# [What the task requires]
Continue the mailing-list post about speeding up the String class, starting right after its last line of code.

[Mono-devel-list] Patch to speed up String
Paolo Molaro
lupus at ximian.com
Thu Sep 9 04:38:09 EDT 2004
On 09/08/04 Andreas Nahr wrote:
> after some time I try again...
> Here is the first patch to speed up the String class by making it managed
> where possible.
It looks like the comments made earlier have not been addressed:
*) it will fail on architectures that require aligned reads/writes
*) it seems it won't handle the case where fixed is applied to an empty
array or to the last element+1 (like, when length to copy is 0)
A memcpy function like the one in the attached test is needed
(it needs testing and more optimizations for unaligned buffers):
we plan to use it in other parts of the system, too.
The can_unaligned flag could be a special icall that the jit recognizes
and turns into a constant.
lupus
--
-----------------------------------------------------------------
lupus at debian.org debian/rules
lupus at ximian.com Monkeys do it better
-------------- next part --------------
using System;
class T {
const bool can_unaligned = true;
static unsafe void memcpy4 (byte *dest, byte *src, int size) {
while (can_unaligned && size >= 32) {
// using long is better than int and slower than double
// FIXME: enable this only on correct alignment or on platforms
// that can tolerate unaligned reads/writes of doubles
((double*)dest) [0] = ((double*)src) [0];
((double*)dest) [1] = ((double*)src) [1];
((double*)dest) [2] = ((double*)src) [2];
((double*)dest) [3] = ((double*)src) [3];
dest += 32;
src += 32;
size -= 32;
}
while (size >= 16) {
((int*)dest) [0] = ((int*)src) [0];
((int*)dest) [1] = ((int*)src) [1];
((int*)dest) [2] = ((int*)src) [2];
((int*)dest) [3] = ((int*)src) [3];
dest += 16;
src += 16;
size -= 16;
}
while (size >= 4) {
((int*)dest) [0] = ((int*)src) [0];
dest += 4;
src += 4;
size -= 4;
}
while (size > 0) {
((byte*)dest) [0] = ((byte*)src) [0];
dest += 1;
src += 1;
--size;
}
}
static unsafe void memcpy2 (byte *dest, byte *src, int size) {
while (size >= 8) {
((short*)dest) [0] = ((short*)src) [0];
((short*)dest) [1] = ((short*)src) [1];
((short*)dest) [2] = ((short*)src) [2];
((short*)dest) [3] = ((short*)src) [3];
dest += 8;
src += 8;
size -= 8;
}
while (size >= 2) {
((short*)dest) [0] = ((short*)src) [0];
dest += 2;
src += 2;
size -= 2;
}
if (size > 0)

# [Data for analysis]
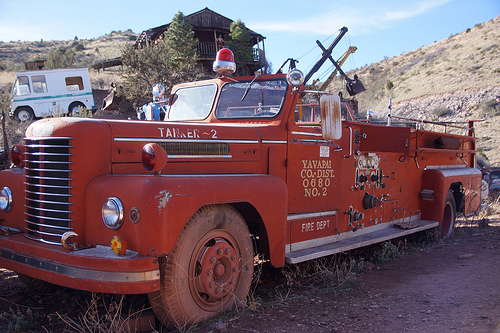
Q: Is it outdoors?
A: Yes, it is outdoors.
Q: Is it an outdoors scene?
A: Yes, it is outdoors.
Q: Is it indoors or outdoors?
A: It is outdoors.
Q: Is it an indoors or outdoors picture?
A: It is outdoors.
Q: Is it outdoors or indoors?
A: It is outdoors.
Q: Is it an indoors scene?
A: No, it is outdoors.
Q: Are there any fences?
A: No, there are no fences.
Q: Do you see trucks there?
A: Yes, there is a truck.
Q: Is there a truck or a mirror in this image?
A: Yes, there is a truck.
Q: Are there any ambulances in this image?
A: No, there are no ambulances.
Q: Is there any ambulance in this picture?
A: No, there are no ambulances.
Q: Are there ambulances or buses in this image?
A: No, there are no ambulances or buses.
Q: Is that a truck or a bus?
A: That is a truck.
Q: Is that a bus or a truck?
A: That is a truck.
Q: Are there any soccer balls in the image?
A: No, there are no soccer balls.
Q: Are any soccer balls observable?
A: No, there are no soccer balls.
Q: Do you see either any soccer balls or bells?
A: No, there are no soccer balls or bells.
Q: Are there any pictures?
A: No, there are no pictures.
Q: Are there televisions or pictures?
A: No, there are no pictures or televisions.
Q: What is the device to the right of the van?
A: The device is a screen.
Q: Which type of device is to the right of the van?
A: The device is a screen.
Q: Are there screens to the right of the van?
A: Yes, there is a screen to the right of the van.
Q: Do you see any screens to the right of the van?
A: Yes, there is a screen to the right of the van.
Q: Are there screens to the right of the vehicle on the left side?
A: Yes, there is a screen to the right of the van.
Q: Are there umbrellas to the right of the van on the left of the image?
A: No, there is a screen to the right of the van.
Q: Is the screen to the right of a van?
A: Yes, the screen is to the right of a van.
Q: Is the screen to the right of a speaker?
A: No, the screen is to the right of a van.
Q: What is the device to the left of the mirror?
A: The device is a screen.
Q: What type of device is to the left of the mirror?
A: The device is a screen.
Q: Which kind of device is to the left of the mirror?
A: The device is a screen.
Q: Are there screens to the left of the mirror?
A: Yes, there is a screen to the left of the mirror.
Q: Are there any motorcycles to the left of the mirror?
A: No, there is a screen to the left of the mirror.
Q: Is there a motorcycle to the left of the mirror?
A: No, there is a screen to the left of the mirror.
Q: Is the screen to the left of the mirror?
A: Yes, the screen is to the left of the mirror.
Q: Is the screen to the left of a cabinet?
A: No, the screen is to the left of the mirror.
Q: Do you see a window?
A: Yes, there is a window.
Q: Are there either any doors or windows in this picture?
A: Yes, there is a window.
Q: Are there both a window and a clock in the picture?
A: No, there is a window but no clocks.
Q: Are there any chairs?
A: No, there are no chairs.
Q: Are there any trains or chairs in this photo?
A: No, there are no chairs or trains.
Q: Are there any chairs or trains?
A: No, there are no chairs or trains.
...
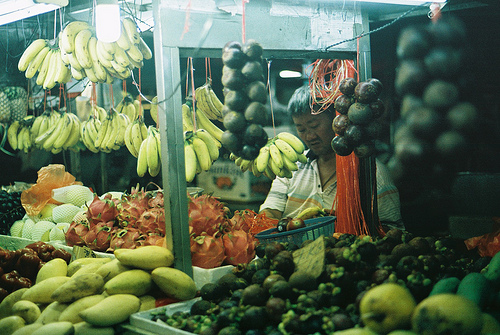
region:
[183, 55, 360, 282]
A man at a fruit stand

# [Result of this task]
((byte*)dest) [0] = ((byte*)src) [0];
}
static unsafe void memcpy1 (byte *dest, byte *src, int size) {
while (size >= 8) {
((byte*)dest) [0] = ((byte*)src) [0];
((byte*)dest) [1] = ((byte*)src) [1];
((byte*)dest) [2] = ((byte*)src) [2];
((byte*)dest) [3] = ((byte*)src) [3];
((byte*)dest) [4] = ((byte*)src) [4];
((byte*)dest) [5] = ((byte*)src) [5];
((byte*)dest) [6] = ((byte*)src) [6];
((byte*)dest) [7] = ((byte*)src) [7];
dest += 8;
src += 8;
size -= 8;
}
while (size >= 2) {
((byte*)dest) [0] = ((byte*)src) [0];
((byte*)dest) [1] = ((byte*)src) [1];
dest += 2;
src += 2;
size -= 2;
}
if (size > 0)
((byte*)dest) [0] = ((byte*)src) [0];
}
static unsafe void memcpy (byte *dest, byte *src, int size) {
// FIXME: if pointers are not aligned, try to align them
// so a faster routine can be used. Handle the case where
// the pointers can't be reduced to have the same alignment
// (just ignore the issue on x86?)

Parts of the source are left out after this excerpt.